Reducing these prices while maintaining pay levels is extremely difficult becasue the knee-jerk reaction is to reduce pay first or as well. But it is possible and would increase most real incomes. The problem is that there are deeply embedded and powerful vested interests - doing OK with the current arrangements - that are blocking the road. They would rather have the whole economy go down the swannee (because they would be able to maintain their relative positions with the associated power, profits and prestige) than to accept the refroms that would benefit the majority of citizens.

Tom McDonnell said...

Hi Paul,

I know you have been following costs and competitiveness in the professions closely.

What is your sense of the Government's resolve and possible success in dealing with costs in these areas? Will we see a difference on the ground?

Paul Hunt said...


Can't say I've been following 'the professions' closely. But I have a few observations. There clearly was a political requirement for some balance with the NewERA concept for the semi-states. They couldn't go after the sheltered semi-state sector without going after some players in the private sheltered sector. But other than how it might have played with the focus groups and private polls I'm not sure why the lawyers, medics and pharmacists were selected for the firing line when there was such a huge rogues' gallery from which to select.

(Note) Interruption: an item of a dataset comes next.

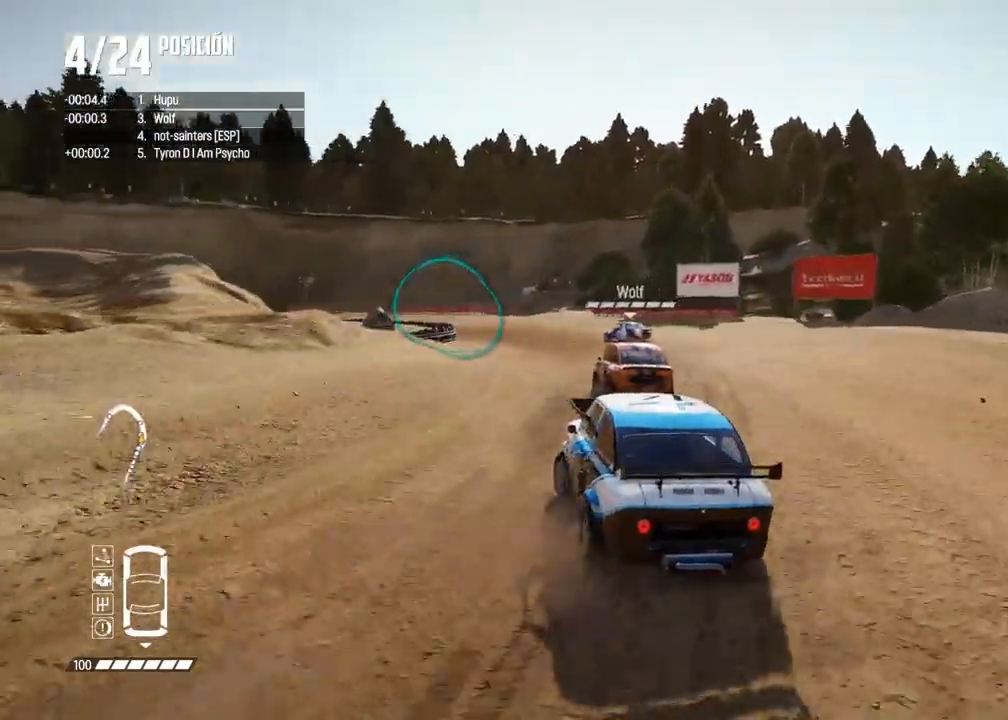
{"buttons": ["X"], "left_stick": "down-left", "right_stick": "up", "events": [[50, "left_stick", "center"], [83, "X", "up"], [133, "left_stick", "left"], [133, "right_stick", "down"], [283, "left_stick", "center"], [283, "right_stick", "center"], [417, "left_stick", "left"], [467, "left_stick", "down-left"], [467, "right_stick", "up"], [500, "X", "down"]]}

The Legal Services Regulation Bill seems to be creating three more quangos for capture by the lawyers. We haven't seen anything much yet on the medical and pharmacy front, but there seems to be this naive idea that having people shop around for services is the solution to all problems. This is total and utter cobblers. I suspect it's all a bit of an optical illusion to give the impression that the Government is beating up on these naughty professions, but it'll be business as usual when the dust settles. I expect they've been tipped the nod that they got the short straw when some professions were being selected to balance the NewERA restructuring of the semi-states, that nothing much is going to happen to them and that, if they just make a few yelps and groans without going to hard opposing things, it'll be back to business as usual in two shakes of a ram's tail.

On the other hand, the NewERA effort is shaping up to be an unmitigated disaster.